- _INSTRUCTIONS FOR THE TASK_:
In the records below, find every line that contains "loro" and list it.

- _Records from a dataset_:

______

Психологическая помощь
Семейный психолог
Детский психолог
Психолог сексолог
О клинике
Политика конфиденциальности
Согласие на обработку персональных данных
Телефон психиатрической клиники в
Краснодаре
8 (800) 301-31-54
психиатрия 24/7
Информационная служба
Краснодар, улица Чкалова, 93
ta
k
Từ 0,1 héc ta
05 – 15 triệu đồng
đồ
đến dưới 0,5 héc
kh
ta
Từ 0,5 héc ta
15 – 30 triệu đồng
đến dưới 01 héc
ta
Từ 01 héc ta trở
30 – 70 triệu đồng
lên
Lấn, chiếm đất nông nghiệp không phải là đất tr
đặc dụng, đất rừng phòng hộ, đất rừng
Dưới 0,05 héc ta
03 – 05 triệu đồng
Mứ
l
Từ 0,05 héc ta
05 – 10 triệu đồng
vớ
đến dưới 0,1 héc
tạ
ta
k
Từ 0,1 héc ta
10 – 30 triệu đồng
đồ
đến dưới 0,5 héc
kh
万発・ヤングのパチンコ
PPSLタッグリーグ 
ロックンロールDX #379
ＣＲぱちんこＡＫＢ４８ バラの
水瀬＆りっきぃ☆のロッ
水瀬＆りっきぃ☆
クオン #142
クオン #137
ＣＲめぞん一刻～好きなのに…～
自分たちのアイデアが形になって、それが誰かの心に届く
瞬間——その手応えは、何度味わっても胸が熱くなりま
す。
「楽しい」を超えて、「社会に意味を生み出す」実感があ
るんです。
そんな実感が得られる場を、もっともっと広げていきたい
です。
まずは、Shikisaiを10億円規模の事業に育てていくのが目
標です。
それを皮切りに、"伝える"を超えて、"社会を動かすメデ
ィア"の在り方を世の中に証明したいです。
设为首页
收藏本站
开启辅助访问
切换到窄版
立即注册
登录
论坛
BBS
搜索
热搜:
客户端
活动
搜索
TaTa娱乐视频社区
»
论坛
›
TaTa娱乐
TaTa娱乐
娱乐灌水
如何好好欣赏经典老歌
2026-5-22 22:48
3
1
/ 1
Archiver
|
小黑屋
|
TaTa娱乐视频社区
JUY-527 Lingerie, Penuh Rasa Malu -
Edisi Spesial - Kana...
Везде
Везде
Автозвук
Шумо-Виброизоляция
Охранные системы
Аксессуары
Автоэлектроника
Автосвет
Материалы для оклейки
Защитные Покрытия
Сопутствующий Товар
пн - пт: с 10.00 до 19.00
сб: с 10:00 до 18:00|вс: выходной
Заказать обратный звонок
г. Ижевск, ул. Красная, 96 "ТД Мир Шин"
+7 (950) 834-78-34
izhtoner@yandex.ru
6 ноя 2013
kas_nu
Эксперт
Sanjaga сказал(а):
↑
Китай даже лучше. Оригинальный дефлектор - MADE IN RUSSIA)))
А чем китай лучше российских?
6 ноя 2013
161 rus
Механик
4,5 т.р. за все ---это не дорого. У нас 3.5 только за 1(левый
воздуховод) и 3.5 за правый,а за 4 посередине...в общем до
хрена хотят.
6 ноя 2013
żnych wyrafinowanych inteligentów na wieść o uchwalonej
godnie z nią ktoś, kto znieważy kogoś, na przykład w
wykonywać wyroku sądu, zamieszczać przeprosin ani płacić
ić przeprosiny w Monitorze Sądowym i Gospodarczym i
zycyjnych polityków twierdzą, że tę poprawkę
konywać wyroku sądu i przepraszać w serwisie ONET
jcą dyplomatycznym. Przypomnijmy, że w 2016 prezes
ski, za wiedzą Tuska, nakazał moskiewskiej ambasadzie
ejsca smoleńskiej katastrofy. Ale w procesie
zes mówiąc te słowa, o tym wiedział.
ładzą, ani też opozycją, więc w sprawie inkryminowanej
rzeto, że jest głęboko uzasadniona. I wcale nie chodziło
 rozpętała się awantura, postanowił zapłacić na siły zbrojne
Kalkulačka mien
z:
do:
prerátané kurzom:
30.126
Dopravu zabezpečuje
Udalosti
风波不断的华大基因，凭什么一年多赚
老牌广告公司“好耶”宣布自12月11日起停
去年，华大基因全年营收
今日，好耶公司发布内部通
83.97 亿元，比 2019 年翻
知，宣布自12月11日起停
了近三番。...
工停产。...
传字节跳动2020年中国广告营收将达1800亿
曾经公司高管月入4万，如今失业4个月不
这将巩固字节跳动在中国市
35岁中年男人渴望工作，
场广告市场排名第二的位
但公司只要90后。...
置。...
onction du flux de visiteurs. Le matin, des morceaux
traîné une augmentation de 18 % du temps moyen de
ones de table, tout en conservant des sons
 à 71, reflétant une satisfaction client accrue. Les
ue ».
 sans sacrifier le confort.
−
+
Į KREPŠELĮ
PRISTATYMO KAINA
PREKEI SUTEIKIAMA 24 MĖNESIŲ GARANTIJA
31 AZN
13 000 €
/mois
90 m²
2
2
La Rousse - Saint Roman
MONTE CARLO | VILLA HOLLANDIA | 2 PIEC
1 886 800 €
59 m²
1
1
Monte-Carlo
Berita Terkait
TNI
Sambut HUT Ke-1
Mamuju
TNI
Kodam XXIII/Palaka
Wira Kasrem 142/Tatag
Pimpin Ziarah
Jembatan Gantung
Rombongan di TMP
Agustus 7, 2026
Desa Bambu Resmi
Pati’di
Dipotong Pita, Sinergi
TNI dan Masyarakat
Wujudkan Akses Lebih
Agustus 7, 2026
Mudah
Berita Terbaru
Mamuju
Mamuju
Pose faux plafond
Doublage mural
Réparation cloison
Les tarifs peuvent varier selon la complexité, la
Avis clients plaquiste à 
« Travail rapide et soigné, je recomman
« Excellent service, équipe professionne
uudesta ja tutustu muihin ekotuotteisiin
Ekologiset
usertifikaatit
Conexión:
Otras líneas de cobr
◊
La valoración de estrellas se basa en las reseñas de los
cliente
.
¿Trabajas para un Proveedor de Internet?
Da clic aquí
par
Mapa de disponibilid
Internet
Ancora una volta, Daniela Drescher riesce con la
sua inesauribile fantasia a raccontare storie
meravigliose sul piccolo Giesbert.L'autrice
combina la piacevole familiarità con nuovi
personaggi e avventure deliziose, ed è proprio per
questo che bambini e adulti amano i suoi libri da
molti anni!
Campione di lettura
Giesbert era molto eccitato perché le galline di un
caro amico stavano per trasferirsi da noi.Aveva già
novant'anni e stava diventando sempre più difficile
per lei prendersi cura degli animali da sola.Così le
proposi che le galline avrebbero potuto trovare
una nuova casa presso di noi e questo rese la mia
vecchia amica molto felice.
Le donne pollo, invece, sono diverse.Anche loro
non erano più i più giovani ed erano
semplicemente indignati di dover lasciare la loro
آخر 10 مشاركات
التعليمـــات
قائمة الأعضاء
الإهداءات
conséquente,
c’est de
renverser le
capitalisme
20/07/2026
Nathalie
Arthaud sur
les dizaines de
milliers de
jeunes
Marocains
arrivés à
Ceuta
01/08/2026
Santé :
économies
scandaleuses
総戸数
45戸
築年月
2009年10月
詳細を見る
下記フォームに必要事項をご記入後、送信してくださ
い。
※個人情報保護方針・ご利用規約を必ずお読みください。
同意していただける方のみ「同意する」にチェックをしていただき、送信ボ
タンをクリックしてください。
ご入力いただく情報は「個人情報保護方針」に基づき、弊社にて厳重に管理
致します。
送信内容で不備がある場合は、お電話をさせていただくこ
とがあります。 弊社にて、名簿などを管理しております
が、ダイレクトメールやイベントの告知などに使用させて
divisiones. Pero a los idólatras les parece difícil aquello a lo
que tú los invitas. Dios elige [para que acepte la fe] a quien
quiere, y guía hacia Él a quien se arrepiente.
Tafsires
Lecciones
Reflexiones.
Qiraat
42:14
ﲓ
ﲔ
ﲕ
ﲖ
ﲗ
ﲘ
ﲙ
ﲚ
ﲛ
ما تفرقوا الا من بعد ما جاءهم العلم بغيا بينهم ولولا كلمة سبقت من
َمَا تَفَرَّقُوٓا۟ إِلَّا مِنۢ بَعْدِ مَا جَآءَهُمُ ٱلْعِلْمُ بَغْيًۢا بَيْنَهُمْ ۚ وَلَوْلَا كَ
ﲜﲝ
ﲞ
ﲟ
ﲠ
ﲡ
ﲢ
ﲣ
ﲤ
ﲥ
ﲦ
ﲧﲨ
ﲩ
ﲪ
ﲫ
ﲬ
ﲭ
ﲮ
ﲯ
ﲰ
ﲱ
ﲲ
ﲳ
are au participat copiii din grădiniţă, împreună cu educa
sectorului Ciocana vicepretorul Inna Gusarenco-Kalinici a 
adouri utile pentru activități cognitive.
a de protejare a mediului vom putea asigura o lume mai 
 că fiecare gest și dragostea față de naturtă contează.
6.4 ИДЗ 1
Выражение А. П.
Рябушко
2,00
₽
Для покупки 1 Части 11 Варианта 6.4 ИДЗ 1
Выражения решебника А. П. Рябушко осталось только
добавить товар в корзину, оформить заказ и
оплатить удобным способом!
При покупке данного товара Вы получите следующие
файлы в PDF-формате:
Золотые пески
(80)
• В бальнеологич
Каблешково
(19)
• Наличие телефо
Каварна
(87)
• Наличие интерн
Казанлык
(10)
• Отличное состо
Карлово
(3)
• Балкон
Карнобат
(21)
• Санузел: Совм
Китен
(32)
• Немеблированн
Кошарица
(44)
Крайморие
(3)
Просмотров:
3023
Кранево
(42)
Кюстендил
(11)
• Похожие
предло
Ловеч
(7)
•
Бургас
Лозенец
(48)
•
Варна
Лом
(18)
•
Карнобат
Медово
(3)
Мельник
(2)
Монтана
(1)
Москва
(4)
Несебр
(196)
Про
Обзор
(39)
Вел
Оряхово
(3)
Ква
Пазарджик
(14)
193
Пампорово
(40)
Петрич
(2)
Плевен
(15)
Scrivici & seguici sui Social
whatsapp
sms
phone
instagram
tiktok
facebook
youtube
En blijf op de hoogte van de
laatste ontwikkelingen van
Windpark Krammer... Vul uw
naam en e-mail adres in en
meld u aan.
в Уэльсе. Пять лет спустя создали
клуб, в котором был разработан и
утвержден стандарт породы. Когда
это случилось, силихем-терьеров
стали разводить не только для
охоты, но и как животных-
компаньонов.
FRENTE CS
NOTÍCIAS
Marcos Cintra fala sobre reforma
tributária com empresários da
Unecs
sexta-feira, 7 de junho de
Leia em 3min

______

- _YOUR RESPONSE_:
Le donne pollo, invece, sono diverse.Anche loro
semplicemente indignati di dover lasciare la loro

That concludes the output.